* **Data extract**:
########

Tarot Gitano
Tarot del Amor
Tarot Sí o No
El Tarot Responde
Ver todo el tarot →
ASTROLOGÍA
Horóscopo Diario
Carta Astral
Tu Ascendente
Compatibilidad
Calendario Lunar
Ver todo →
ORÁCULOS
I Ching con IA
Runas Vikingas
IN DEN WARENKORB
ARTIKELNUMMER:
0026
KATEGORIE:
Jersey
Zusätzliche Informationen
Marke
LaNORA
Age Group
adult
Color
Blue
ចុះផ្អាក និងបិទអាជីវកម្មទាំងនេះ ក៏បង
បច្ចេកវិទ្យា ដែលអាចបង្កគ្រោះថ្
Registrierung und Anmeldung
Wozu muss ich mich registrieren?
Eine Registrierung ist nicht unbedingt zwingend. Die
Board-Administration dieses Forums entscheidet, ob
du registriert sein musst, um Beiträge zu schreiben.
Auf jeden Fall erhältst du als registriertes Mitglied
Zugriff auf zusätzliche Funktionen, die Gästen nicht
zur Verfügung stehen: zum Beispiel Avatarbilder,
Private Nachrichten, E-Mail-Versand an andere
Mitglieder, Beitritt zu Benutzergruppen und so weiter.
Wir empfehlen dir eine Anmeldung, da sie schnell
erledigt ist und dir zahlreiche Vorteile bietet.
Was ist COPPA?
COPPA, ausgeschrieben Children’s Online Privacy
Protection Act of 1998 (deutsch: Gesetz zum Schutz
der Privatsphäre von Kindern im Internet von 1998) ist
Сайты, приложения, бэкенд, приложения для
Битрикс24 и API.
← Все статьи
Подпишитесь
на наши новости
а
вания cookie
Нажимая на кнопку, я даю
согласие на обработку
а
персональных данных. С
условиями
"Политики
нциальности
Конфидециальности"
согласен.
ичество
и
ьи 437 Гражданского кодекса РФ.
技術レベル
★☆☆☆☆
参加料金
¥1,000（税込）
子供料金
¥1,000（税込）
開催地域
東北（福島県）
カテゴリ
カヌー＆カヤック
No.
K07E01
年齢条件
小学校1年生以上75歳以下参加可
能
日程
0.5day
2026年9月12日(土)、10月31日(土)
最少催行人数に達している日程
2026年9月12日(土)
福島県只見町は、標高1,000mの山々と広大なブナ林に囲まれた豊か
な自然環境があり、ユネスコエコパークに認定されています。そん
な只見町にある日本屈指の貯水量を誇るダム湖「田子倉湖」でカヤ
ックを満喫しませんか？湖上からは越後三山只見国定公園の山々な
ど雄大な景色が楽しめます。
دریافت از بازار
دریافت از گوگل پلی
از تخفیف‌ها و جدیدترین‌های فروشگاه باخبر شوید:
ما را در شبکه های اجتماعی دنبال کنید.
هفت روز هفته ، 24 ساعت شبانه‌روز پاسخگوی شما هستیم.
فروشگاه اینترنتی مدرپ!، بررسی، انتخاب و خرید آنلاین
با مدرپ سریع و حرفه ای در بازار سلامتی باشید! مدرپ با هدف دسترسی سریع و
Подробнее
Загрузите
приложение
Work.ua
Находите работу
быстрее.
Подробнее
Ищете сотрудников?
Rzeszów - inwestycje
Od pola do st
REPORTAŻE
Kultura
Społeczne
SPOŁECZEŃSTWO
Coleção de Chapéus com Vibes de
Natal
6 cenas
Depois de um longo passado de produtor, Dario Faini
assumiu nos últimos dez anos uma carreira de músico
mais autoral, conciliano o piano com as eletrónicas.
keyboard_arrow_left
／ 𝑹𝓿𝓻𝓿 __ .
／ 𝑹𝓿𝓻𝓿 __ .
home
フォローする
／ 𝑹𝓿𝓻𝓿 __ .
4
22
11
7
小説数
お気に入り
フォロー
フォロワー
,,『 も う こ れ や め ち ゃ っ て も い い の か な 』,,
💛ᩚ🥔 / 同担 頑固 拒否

########

* **How to complete this task**: Please reproduce every line of the material above, character for character, from start to finish.

* **Response box**:
Tarot Gitano
Tarot del Amor
Tarot Sí o No
El Tarot Responde
Ver todo el tarot →
ASTROLOGÍA
Horóscopo Diario
Carta Astral
Tu Ascendente
Compatibilidad
Calendario Lunar
Ver todo →
ORÁCULOS
I Ching con IA
Runas Vikingas
IN DEN WARENKORB
ARTIKELNUMMER:
0026
KATEGORIE:
Jersey
Zusätzliche Informationen
Marke
LaNORA
Age Group
adult
Color
Blue
ចុះផ្អាក និងបិទអាជីវកម្មទាំងនេះ ក៏បង
បច្ចេកវិទ្យា ដែលអាចបង្កគ្រោះថ្
Registrierung und Anmeldung
Wozu muss ich mich registrieren?
Eine Registrierung ist nicht unbedingt zwingend. Die
Board-Administration dieses Forums entscheidet, ob
du registriert sein musst, um Beiträge zu schreiben.
Auf jeden Fall erhältst du als registriertes Mitglied
Zugriff auf zusätzliche Funktionen, die Gästen nicht
zur Verfügung stehen: zum Beispiel Avatarbilder,
Private Nachrichten, E-Mail-Versand an andere
Mitglieder, Beitritt zu Benutzergruppen und so weiter.
Wir empfehlen dir eine Anmeldung, da sie schnell
erledigt ist und dir zahlreiche Vorteile bietet.
Was ist COPPA?
COPPA, ausgeschrieben Children’s Online Privacy
Protection Act of 1998 (deutsch: Gesetz zum Schutz
der Privatsphäre von Kindern im Internet von 1998) ist
Сайты, приложения, бэкенд, приложения для
Битрикс24 и API.
← Все статьи
Подпишитесь
на наши новости
а
вания cookie
Нажимая на кнопку, я даю
согласие на обработку
а
персональных данных. С
условиями
"Политики
нциальности
Конфидециальности"
согласен.
ичество
и
ьи 437 Гражданского кодекса РФ.
技術レベル
★☆☆☆☆
参加料金
¥1,000（税込）
子供料金
¥1,000（税込）
開催地域
東北（福島県）
カテゴリ
カヌー＆カヤック
No.
K07E01
年齢条件
小学校1年生以上75歳以下参加可
能
日程
0.5day
2026年9月12日(土)、10月31日(土)
最少催行人数に達している日程
2026年9月12日(土)
福島県只見町は、標高1,000mの山々と広大なブナ林に囲まれた豊か
な自然環境があり、ユネスコエコパークに認定されています。そん
な只見町にある日本屈指の貯水量を誇るダム湖「田子倉湖」でカヤ
ックを満喫しませんか？湖上からは越後三山只見国定公園の山々な
ど雄大な景色が楽しめます。
دریافت از بازار
دریافت از گوگل پلی
از تخفیف‌ها و جدیدترین‌های فروشگاه باخبر شوید:
ما را در شبکه های اجتماعی دنبال کنید.
هفت روز هفته ، 24 ساعت شبانه‌روز پاسخگوی شما هستیم.
فروشگاه اینترنتی مدرپ!، بررسی، انتخاب و خرید آنلاین
با مدرپ سریع و حرفه ای در بازار سلامتی باشید! مدرپ با هدف دسترسی سریع و
Подробнее
Загрузите
приложение
Work.ua
Находите работу
быстрее.
Подробнее
Ищете сотрудников?
Rzeszów - inwestycje
Od pola do st
REPORTAŻE
Kultura
Społeczne
SPOŁECZEŃSTWO
Coleção de Chapéus com Vibes de
Natal
6 cenas
Depois de um longo passado de produtor, Dario Faini
assumiu nos últimos dez anos uma carreira de músico
mais autoral, conciliano o piano com as eletrónicas.
keyboard_arrow_left
／ 𝑹𝓿𝓻𝓿 __ .
／ 𝑹𝓿𝓻𝓿 __ .
home
フォローする
／ 𝑹𝓿𝓻𝓿 __ .
4
22
11
7
小説数
お気に入り
フォロー
フォロワー
,,『 も う こ れ や め ち ゃ っ て も い い の か な 』,,
💛ᩚ🥔 / 同担 頑固 拒否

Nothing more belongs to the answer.